Krisensicheres internes Hinweisgebersystem

Auch oder gerade in der derzeitigen Situation besteht die Gefahr von Compliance-Verstößen, beispielsweise aufgrund der geringeren Kontrollmöglichkeit von Mitarbeitern im Home-Office oder bestehendem Druck, gesetzte Ziele trotz Krise erreichen zu müssen. Ein geeigneter Moment, um die bestehenden internen Hinweisgebersysteme zur Meldung von Fehlverhalten zu überprüfen. Ein digitaler Prozess garantiert eine vollständige Anonymisierung (von Hinweisgebern oftmals gewünscht) und volle Funktionalität auch ohne örtliche Präsenz.
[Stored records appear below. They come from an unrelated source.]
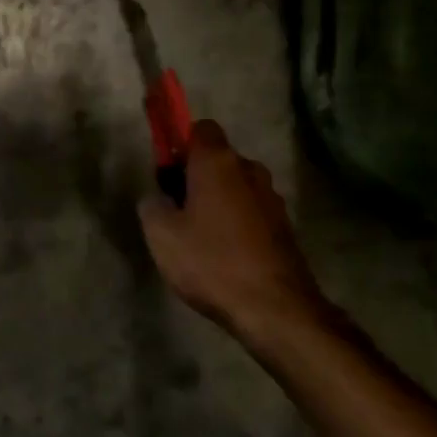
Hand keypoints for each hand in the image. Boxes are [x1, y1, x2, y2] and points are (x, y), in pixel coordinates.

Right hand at [138, 119, 325, 343]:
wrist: (276, 309)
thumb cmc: (211, 261)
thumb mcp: (161, 234)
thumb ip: (152, 205)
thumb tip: (158, 198)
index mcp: (217, 162)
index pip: (200, 127)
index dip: (180, 143)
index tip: (166, 171)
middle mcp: (249, 170)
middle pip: (218, 158)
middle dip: (197, 174)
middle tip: (176, 207)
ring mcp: (272, 199)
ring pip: (236, 186)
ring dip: (218, 200)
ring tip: (200, 235)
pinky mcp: (284, 227)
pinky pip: (251, 211)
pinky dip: (237, 222)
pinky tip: (223, 253)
Digitales Richtlinienmanagement

In vielen Unternehmen werden zu bestätigende Richtlinien noch in Papierform ausgedruckt und unterschrieben. Ein digitales Richtlinienmanagementsystem ist nicht nur nachhaltiger & kostensparender, sondern stellt sicher, dass auch Mitarbeiter ohne Zugriff auf Drucker & Scanner die erforderlichen Bestätigungen abgeben können. Aktualisierungen können ohne Verzögerung und großen Aufwand an den entsprechenden Personenkreis adressiert werden. In diesem Zuge bietet sich die Überprüfung weiterer Geschäftsprozesse wie beispielsweise das On-Boarding neuer Kunden oder die Freigabe von Zuwendungen & Geschenken auf ihren Digitalisierungsgrad an.
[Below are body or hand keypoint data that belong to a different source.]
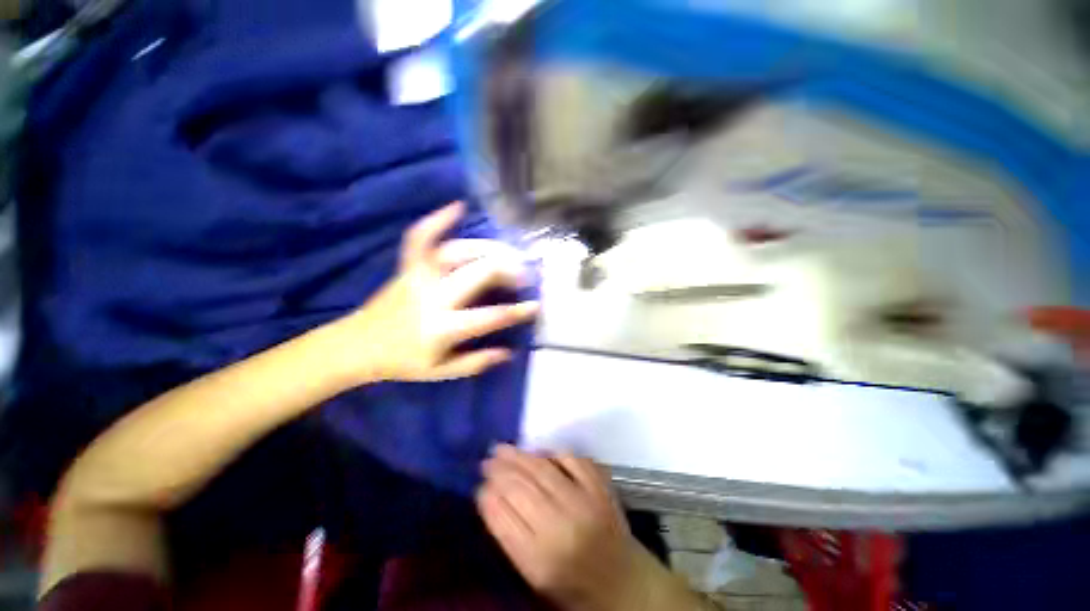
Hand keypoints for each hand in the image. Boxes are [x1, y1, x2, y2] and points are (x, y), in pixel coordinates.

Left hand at [336, 202, 538, 383]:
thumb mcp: (442, 372)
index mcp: (443, 329)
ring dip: (488, 249)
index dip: (517, 311)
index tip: (535, 305)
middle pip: (479, 274)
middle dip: (508, 271)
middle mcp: (433, 298)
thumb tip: (509, 352)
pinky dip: (438, 220)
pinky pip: (420, 238)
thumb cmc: (403, 361)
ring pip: (459, 253)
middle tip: (524, 276)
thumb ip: (477, 362)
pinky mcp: (407, 267)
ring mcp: (419, 277)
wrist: (357, 346)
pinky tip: (457, 206)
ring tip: (507, 254)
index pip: (489, 317)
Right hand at [477, 445, 644, 610]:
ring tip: (502, 449)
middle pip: (521, 489)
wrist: (624, 584)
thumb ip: (510, 535)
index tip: (479, 485)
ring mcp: (584, 502)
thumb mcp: (534, 573)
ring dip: (519, 456)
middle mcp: (561, 528)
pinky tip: (539, 453)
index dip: (488, 497)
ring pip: (543, 469)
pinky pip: (572, 459)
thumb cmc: (573, 585)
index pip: (504, 519)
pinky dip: (553, 453)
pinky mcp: (601, 487)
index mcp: (540, 560)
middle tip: (487, 460)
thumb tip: (489, 495)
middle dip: (500, 471)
Langfristiger Vorteil für Compliance

Das Coronavirus hat für abrupte Veränderungen gesorgt und eine schnelle Anpassung an die Umstände erforderlich gemacht. Stand die Digitalisierung vorher zwar in den meisten Unternehmen auf dem Plan, ging sie doch an vielen Stellen langsam voran. Für Compliance liegt die Chance der Implementierung digitaler Prozesse nicht nur im erfolgreichen Management der bestehenden Krise. Sondern sie schafft langfristig mehr Zeit und Ressourcen für das Compliance Team, um sich strategischen Fragestellungen und Projekten zu widmen.